Task requirements = Review the listing and copy each line that holds the word "sudo".
++++++++++++++++++++
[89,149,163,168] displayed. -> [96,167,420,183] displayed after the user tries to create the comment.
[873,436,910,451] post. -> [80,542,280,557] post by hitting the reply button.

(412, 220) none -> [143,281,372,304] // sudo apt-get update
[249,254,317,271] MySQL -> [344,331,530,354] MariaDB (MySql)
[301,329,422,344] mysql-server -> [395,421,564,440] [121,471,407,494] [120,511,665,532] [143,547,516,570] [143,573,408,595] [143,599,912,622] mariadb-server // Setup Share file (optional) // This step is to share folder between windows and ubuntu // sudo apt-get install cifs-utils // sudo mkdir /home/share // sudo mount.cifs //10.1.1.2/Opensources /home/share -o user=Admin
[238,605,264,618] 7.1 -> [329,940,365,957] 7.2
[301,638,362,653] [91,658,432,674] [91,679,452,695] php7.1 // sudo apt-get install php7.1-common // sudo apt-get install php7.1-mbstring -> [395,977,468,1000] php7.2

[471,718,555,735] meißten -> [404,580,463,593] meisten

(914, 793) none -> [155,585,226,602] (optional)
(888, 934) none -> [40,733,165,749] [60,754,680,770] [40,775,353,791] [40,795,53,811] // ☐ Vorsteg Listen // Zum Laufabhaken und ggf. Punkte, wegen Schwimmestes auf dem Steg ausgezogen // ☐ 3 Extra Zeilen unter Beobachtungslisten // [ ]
++++++++++++++++++++
Task result =
(412, 220) none -> [143,281,372,304] // sudo apt-get update
[301,329,422,344] mysql-server -> [395,421,564,440] [121,471,407,494] [120,511,665,532] [143,547,516,570] [143,573,408,595] [143,599,912,622] mariadb-server // Setup Share file (optional) // This step is to share folder between windows and ubuntu // sudo apt-get install cifs-utils // sudo mkdir /home/share // sudo mount.cifs //10.1.1.2/Opensources /home/share -o user=Admin
[301,638,362,653] [91,658,432,674] [91,679,452,695] php7.1 // sudo apt-get install php7.1-common // sudo apt-get install php7.1-mbstring -> [395,977,468,1000] php7.2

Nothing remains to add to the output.